What time the patron knows not what command
To give, of him inquires the English knight
What kept his mind suspended in that sort,
And why at first he had not made the port.
LVII
To him relates the patron how a crew
Of murderous women tenanted that shore,
Which, by their ancient law, enslave or slew
All those whom Fortune to this kingdom bore;
And that he only could such for eschew
That in the lists ten champions overbore,
And having this achieved, the following night
In bed should with ten damsels take delight.
LVIII
And if he brings to end the former feat,
But afterwards the next unfinished leaves,
They kill him, and as slaves his following treat,
Condemned to delve their land or keep their beeves.

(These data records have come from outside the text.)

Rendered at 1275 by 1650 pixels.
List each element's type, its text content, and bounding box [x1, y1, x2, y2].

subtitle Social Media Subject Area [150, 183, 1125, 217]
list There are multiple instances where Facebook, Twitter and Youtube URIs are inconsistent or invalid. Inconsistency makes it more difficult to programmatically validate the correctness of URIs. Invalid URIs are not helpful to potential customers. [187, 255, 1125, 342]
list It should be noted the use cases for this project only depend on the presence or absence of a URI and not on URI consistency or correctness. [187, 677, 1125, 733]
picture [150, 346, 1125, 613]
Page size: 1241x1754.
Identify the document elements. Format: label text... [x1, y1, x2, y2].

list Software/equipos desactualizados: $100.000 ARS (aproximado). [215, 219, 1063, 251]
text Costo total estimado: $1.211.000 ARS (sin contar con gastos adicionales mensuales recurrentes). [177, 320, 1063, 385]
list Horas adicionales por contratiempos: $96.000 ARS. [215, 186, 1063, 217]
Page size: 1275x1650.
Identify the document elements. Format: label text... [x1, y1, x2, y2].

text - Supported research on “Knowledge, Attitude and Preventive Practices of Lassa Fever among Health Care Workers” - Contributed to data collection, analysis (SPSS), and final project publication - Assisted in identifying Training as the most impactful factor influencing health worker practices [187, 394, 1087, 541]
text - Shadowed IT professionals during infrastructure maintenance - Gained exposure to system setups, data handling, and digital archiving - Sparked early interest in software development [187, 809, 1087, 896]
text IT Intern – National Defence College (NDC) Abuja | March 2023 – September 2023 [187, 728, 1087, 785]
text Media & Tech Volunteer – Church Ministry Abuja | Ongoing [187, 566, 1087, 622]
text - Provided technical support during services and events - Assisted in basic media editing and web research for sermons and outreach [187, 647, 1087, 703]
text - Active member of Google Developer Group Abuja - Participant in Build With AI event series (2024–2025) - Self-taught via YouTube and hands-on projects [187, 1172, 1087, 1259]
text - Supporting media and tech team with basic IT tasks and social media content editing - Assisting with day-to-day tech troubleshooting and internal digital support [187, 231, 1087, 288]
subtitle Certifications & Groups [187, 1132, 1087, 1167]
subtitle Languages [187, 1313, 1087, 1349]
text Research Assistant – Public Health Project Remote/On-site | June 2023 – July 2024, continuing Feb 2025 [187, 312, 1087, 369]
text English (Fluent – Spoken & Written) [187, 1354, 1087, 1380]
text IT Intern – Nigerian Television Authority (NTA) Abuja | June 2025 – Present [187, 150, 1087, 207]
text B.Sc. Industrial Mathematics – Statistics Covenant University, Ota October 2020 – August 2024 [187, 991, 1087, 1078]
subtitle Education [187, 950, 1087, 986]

-- If for the first and second labour meet --
He liberty for all his band achieves,
Not for himself; who there must stay and wed
Ten wives by him selected for his bed.
LIX
So strange a custom of the neighbouring strand
Without a laugh Astolpho cannot hear;
Sansonet and Marphisa, near at hand,
Next Aquilant, and he, his brother dear,
Arrive: to them the patron who from land
Aye keeps aloof, explains the cause of fear,
And cries: "I liefer in the sea would choke,
Than here of servitude endure the yoke. "
LX
The sailors by the patron's rede abide,
And all the passengers affrighted sore;
Save that Marphisa took the other side
With hers, who deemed that safer was the shore
Than sea, which raging round them, far and wide,
Than a hundred thousand swords dismayed them more.
Them little this, or other place alarms,
So that they have but power to wield their arms.
LXI
The warriors are impatient all to land:
But boldest is of these the English peer;
Knowing how soon his horn will clear the strand,
When the scared foe its pealing sound shall hear.
To put into the neighbouring port this band
Desires, and are at strife with those who fear.
And they who are the strongest, in such sort
Compel the patron, that he makes the port.